*Exercise brief*
Count the lines below that contain the word "creates" and give only that number.

==== Task data ====

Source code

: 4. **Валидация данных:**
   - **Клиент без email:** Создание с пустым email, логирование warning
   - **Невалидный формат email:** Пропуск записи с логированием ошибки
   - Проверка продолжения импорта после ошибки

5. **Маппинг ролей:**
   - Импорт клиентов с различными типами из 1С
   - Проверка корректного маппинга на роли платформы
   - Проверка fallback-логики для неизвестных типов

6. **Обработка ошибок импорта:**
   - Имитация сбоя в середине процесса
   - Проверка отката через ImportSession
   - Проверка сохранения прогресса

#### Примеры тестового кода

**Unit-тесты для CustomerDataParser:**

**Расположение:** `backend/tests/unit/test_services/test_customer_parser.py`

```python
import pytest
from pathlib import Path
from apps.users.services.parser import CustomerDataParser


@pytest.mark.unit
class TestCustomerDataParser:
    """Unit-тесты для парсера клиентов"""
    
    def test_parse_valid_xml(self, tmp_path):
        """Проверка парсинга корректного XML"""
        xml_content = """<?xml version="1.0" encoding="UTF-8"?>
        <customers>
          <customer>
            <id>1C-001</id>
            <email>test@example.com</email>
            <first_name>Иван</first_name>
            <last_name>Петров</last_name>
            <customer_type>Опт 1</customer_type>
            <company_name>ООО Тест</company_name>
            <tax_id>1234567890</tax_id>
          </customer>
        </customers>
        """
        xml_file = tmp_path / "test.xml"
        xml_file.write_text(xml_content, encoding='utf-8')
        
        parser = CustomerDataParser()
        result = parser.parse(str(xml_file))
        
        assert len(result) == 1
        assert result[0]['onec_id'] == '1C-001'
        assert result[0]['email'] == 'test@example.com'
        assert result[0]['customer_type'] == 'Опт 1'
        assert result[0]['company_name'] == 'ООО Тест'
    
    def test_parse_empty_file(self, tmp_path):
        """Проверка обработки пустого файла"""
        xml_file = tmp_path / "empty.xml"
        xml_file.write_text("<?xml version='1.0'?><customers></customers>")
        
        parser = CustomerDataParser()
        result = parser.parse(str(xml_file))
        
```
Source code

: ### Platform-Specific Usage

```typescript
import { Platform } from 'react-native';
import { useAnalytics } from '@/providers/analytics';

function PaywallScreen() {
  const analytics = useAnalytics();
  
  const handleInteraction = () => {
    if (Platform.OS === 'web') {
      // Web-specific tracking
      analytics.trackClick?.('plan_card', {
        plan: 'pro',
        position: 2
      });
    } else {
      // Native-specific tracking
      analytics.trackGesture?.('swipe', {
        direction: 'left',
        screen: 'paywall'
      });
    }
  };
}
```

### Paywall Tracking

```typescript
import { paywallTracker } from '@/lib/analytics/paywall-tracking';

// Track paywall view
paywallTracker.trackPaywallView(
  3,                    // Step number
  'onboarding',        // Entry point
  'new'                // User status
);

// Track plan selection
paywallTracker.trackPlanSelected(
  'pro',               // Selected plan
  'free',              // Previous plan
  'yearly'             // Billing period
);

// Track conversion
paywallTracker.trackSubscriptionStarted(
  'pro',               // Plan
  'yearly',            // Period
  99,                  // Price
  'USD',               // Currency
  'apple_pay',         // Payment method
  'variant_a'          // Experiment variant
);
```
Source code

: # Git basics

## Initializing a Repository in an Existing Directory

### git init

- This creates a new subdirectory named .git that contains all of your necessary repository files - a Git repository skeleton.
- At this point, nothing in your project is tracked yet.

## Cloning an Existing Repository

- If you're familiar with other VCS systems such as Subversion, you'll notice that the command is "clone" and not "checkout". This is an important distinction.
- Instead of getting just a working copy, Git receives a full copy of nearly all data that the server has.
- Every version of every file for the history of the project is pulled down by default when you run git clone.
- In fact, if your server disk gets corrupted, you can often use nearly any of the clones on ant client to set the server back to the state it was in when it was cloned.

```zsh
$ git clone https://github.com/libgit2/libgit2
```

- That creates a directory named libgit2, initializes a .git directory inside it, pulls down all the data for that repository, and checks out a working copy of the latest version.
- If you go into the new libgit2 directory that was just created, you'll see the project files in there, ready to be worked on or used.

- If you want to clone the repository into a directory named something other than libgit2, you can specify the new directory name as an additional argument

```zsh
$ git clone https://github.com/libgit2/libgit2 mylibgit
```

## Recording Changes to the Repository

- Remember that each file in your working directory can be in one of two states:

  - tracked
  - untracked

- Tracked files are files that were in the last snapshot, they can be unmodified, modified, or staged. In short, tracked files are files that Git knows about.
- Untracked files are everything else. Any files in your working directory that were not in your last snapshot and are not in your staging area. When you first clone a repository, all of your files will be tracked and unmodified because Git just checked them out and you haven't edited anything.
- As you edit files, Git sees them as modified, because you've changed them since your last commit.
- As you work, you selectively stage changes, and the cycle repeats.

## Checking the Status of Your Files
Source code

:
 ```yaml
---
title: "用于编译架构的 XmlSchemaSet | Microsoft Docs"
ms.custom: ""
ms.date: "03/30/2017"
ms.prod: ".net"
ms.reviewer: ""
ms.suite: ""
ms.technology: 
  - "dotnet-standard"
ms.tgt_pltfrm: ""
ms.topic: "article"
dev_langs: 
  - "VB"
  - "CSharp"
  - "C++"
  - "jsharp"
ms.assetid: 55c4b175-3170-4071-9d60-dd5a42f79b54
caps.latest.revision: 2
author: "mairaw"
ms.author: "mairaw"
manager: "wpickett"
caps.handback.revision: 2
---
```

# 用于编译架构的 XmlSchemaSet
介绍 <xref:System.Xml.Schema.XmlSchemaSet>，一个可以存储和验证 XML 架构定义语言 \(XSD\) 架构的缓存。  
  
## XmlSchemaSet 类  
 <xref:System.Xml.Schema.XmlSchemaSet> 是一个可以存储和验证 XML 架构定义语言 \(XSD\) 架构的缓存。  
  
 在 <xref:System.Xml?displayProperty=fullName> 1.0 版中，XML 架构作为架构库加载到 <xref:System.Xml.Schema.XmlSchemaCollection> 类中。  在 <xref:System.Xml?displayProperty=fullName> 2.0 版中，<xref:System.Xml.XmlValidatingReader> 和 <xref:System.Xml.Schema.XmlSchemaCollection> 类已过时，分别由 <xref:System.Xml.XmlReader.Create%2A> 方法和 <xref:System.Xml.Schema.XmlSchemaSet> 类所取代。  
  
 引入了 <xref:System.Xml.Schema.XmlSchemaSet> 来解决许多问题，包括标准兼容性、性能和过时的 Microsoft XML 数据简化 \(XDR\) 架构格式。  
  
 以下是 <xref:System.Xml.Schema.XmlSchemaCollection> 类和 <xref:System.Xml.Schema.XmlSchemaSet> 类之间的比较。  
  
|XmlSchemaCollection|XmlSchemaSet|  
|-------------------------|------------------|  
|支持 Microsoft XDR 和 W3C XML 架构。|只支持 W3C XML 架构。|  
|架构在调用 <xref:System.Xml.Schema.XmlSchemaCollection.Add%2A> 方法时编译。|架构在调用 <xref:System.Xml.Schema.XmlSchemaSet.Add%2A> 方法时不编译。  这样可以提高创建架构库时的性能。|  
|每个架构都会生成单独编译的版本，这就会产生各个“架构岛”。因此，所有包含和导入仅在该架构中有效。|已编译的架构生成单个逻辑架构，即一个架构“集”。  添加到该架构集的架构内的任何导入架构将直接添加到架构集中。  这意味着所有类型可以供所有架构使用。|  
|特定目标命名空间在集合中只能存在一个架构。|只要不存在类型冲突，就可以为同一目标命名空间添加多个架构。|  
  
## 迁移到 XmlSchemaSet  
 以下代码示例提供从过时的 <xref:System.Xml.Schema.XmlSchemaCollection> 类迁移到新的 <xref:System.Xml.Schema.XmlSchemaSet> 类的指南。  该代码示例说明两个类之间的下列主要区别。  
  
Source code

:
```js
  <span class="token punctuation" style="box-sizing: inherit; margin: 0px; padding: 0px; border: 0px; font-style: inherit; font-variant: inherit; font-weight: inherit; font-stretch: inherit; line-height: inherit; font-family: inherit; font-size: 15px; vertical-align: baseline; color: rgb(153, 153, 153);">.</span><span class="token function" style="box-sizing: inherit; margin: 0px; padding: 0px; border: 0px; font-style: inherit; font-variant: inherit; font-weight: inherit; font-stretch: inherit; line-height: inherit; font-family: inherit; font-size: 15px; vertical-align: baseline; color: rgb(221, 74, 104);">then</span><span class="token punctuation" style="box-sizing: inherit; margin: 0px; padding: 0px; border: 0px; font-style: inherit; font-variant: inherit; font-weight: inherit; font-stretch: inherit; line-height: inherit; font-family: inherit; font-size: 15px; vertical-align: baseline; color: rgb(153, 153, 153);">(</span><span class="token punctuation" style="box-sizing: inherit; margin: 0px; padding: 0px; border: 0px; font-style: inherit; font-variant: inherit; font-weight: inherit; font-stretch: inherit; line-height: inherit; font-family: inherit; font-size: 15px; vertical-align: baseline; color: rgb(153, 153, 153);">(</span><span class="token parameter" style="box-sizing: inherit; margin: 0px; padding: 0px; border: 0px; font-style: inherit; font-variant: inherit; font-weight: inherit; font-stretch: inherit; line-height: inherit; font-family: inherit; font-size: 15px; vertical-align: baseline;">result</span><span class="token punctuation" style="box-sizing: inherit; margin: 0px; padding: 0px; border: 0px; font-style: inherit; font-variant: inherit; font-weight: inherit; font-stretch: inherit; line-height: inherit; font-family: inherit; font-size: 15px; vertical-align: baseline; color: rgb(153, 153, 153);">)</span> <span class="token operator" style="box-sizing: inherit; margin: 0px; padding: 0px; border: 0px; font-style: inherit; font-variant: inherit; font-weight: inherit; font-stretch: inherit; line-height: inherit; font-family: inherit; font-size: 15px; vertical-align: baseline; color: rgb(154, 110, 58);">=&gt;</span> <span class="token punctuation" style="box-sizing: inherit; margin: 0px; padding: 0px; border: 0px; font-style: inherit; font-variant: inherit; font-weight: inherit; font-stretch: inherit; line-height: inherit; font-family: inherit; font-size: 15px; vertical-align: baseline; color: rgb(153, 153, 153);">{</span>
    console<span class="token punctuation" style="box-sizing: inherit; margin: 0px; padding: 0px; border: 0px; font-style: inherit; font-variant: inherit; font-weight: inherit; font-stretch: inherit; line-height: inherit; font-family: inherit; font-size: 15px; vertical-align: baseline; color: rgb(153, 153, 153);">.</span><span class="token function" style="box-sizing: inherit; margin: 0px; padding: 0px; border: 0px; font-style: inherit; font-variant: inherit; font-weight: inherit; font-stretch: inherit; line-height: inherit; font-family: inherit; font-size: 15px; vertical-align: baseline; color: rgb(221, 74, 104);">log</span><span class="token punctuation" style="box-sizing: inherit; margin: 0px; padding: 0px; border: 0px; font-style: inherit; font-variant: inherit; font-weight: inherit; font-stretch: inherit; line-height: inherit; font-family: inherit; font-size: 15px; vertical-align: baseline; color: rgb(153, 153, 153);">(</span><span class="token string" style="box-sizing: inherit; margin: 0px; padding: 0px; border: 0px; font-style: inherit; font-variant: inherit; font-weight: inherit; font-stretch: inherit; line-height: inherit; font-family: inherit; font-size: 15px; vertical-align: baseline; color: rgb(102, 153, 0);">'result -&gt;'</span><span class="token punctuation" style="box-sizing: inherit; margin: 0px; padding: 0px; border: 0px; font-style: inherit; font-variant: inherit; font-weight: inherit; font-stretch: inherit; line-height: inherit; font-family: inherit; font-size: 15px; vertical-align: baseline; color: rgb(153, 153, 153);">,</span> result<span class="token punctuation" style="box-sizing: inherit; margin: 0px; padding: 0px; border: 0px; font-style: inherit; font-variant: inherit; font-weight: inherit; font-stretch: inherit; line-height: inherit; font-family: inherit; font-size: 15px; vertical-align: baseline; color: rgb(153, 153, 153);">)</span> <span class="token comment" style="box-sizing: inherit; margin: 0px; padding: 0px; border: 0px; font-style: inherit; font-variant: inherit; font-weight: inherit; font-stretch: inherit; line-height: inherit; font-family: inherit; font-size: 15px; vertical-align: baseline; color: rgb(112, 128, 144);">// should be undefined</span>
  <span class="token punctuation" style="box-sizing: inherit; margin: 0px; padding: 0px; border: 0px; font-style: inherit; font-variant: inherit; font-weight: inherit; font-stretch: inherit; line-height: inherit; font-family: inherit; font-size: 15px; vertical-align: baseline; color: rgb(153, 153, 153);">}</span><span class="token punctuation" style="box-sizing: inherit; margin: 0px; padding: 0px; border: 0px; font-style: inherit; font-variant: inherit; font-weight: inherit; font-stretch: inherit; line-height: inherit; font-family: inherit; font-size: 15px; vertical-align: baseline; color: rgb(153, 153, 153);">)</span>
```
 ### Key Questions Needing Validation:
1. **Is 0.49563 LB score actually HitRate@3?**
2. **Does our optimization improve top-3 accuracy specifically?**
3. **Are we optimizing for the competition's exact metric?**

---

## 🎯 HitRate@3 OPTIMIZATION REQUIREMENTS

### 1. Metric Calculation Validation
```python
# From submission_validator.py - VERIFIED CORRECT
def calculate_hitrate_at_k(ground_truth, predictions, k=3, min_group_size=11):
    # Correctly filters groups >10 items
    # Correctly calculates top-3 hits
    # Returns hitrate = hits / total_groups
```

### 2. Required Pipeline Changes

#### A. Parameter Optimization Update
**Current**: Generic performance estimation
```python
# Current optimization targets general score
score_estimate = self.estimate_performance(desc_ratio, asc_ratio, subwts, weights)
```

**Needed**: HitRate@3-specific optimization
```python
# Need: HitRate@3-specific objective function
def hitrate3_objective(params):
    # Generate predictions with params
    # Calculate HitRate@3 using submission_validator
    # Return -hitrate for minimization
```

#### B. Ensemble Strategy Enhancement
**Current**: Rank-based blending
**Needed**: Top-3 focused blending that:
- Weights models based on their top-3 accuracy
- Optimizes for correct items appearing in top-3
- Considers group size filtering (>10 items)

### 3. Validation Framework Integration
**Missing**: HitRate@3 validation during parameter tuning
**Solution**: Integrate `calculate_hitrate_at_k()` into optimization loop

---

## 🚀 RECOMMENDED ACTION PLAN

====

*Solution for this problem*
2